» What this task involves
Please retype all the rows below, keeping every character, symbol and line break unchanged.

-------- Given data

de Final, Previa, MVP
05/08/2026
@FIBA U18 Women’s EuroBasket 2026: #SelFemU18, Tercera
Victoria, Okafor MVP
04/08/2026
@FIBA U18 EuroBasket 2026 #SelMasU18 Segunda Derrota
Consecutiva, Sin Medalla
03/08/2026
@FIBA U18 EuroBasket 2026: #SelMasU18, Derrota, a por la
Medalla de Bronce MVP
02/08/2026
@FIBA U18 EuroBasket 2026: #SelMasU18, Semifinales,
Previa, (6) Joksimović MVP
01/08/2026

----------------

» Answer area
de Final, Previa, MVP
05/08/2026
@FIBA U18 Women’s EuroBasket 2026: #SelFemU18, Tercera
Victoria, Okafor MVP
04/08/2026
@FIBA U18 EuroBasket 2026 #SelMasU18 Segunda Derrota
Consecutiva, Sin Medalla
03/08/2026
@FIBA U18 EuroBasket 2026: #SelMasU18, Derrota, a por la
Medalla de Bronce MVP
02/08/2026
@FIBA U18 EuroBasket 2026: #SelMasU18, Semifinales,
Previa, (6) Joksimović MVP
01/08/2026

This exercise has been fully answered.